Slicehost also offers a referral program. If you have someone sign up for hosting with Slicehost using your email address or referral code and they keep there service for at least three months, depending on the size of Slice they signed up for, you will received $5/$10/$20 credited on your Slicehost account. Its not a ton of money, but it is a little incentive to get your friends or colleagues signed up.

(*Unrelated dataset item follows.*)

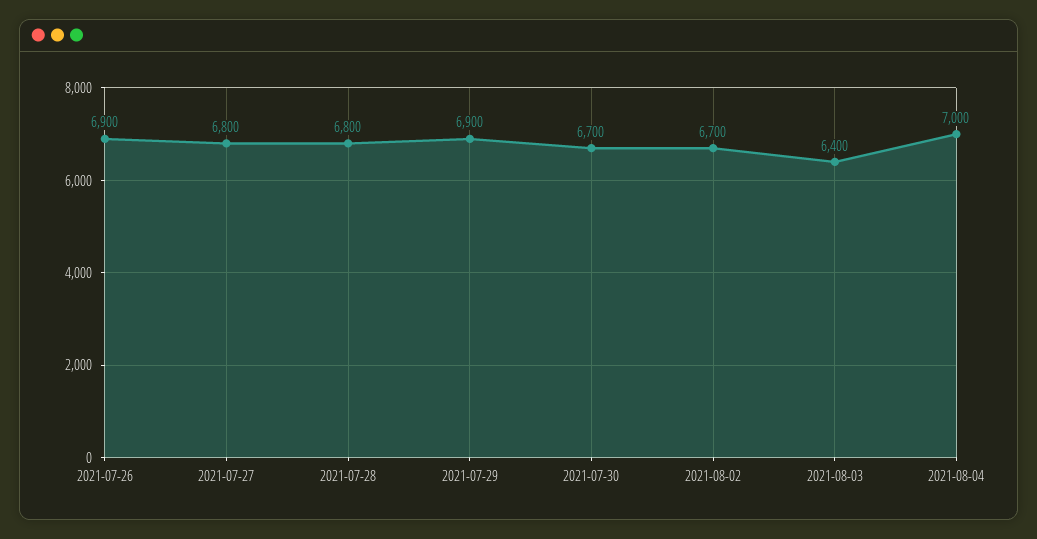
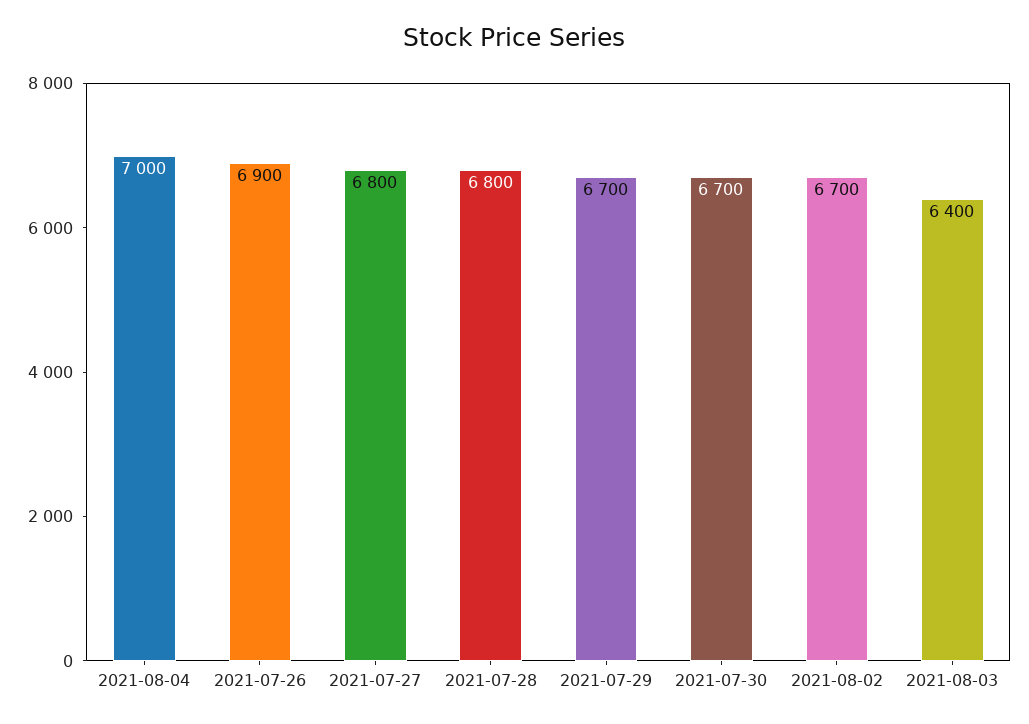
2021-07-29: 6900 -> 6700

If you are planning or thinking about signing up for Slicehost please consider using us as your referral. Either use the email address ben [ at ] unilogiclabs [ dot ] com or feel free to use the following link: Slicehost Referrer Link

Issues

I really have to nitpick to pick out problems with Slicehost. Ron and I have been extremely happy with our Slice over the past three months, and we plan to continue being a customer with Slicehost for the foreseeable future.

OS Selection

While not Slicehost’s fault, Xen does not have support any 64-bit (all Slicehost’s servers are running 64-bit CPUs and operating systems) BSD based operating system. As of right now the first BSD with 64-bit Xen support is likely to be NetBSD. NetBSD or FreeBSD would be Ron and I’s first choice (Solaris is somewhere in there too) for a server operating system. The Slicehost staff has told me that they plan to support any operating system that supports paravirtualization (see: Types of Virtulization) within Xen on a 64-bit architecture.

Network Downtime

I hate to even bring this up as it was not Slicehost’s fault, but on Thursday, 25th and Friday, 26th of Octber 2007 Slicehost’s dataceter had a distributed denial of service attack (with some or all of the attack pointed at Slicehost customers). Downtime was actually very limited, around thirty minutes each day. The Slicehost team was very responsive talking to people in their IRC and Campfire chatrooms, as well as posting updates on thier Twitter stream and at offsite.slicehost.net. Overall in my opinion the Slicehost staff handled the outage very well. I should also note that is the first time since we have signed up with Slicehost that we had a single problem, and from reports from other users, this is the first network outage as long as they have been signed up (8+ months). See: Network Trouble at the Slicehost blog for more details.

Secondary DNS

Although Slicehost has three nameservers setup for DNS, they do not offer secondary DNS hosting, which would be handy in our situation where we had our DNS setup with a different service when we first started using Slicehost (We still do actually at editdns). It also does not look like they allow domains to the transfered to secondary DNS from their primary DNS service. Additionally, I have not run across any settings in SliceManager to set the allowed IPs for such a setup.